A lot of those things are difficult to say. It doesn't even really matter if you whole heartedly mean them, but sending them a letter showing that they are not ruining your marriage by being rude to you and that you truly love their daughter and respect them as human beings can really go a long way. The drinking makes them toxic to her and your relationship but just don't let it. As the child of two extremely alcoholic and really absurd parents, I totally understand how hard it is to just let go and be the better person... but that is what it takes to have peace.
Best of luck!
I have to agree. Imagine someone telling you to cut your family out of your life completely, even if they are difficult. You would obviously feel torn and I wouldn't want to put someone I love in the position of choosing between me and their family, who have definitely been in their life a lot longer than I have. Think of the resentment it could cause.

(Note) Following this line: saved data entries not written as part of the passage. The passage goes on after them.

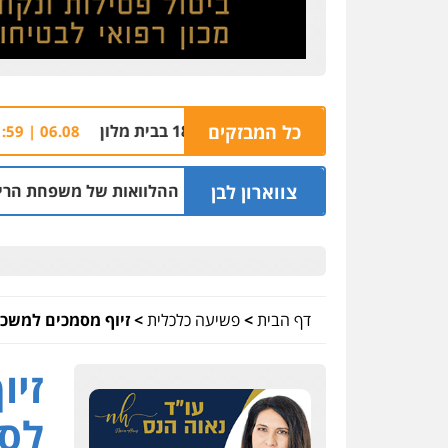
כל המבזקים
חשד: שורד
06.08 | 21:59
צווארון לבן
לשעבר בחיפה וסינדיקאט ההלוואות של משפחת הרינג
05.08 | 16:14
דף הבית
>
פשיעה כלכלית
>
זיוף מסמכים למשכנ
זיו
לסד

My advice would be working towards being able to manage the interactions with the in-laws to the best of your ability. Sometimes it takes swallowing your pride to keep peace in the family.
This!!
As someone who has in-law issues myself, I'm hesitant to just tell you to cut all ties with the in-laws, for the simple fact that it puts your wife in an uncomfortable position, which can put a strain on your relationship.
I can tell you that, despite my in-law issues, my husband is still very close to his family. I've talked it over with him and asked him to understand my position if I decide not to accompany him on visits. But, when I do have to see them, I make sure to be as cordial as I would be with anyone's parents, with the understanding that I will not be talked down or bullied, should that issue arise. If they chose to ignore you, but you still have to see them, be coolly polite and even-toned, and shake all of that negativity off once you leave their front door. Easier said than done, I know, but take it from someone who is living it.